[Saved entries]
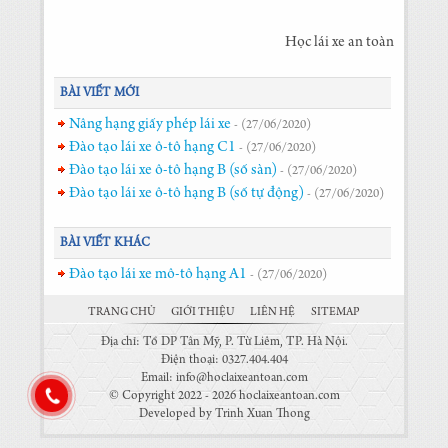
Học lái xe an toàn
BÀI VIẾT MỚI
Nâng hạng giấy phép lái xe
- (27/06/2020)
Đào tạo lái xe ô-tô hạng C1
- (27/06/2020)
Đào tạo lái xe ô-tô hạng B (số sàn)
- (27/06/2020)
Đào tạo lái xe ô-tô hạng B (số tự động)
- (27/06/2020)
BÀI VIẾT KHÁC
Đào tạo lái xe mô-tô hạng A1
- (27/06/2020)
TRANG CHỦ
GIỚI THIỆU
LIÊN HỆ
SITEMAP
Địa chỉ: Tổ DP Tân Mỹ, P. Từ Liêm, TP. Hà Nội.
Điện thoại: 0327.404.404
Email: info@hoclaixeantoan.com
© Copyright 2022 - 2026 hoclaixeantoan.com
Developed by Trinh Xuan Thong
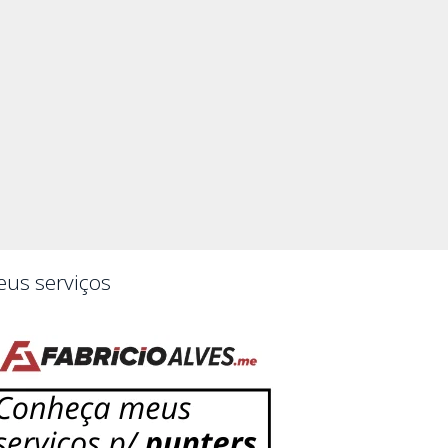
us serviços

...

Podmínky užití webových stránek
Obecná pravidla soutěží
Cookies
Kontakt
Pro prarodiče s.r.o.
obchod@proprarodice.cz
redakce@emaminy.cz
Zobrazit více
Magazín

▸ **Work instructions**: Please write out, word for word, the stretch of lines from the one containing "Học lái xe an toàn" through the one containing "us serviços", both included, leaving the pictures out of your answer.

▸ **Exercise response**:
Học lái xe an toàn
BÀI VIẾT MỚI
Nâng hạng giấy phép lái xe
- (27/06/2020)
Đào tạo lái xe ô-tô hạng C1
- (27/06/2020)
Đào tạo lái xe ô-tô hạng B (số sàn)
- (27/06/2020)
Đào tạo lái xe ô-tô hạng B (số tự động)
- (27/06/2020)
BÀI VIẾT KHÁC
Đào tạo lái xe mô-tô hạng A1
- (27/06/2020)
TRANG CHỦ
GIỚI THIỆU
LIÊN HỆ
SITEMAP
Địa chỉ: Tổ DP Tân Mỹ, P. Từ Liêm, TP. Hà Nội.
Điện thoại: 0327.404.404
Email: info@hoclaixeantoan.com
© Copyright 2022 - 2026 hoclaixeantoan.com
Developed by Trinh Xuan Thong
us serviços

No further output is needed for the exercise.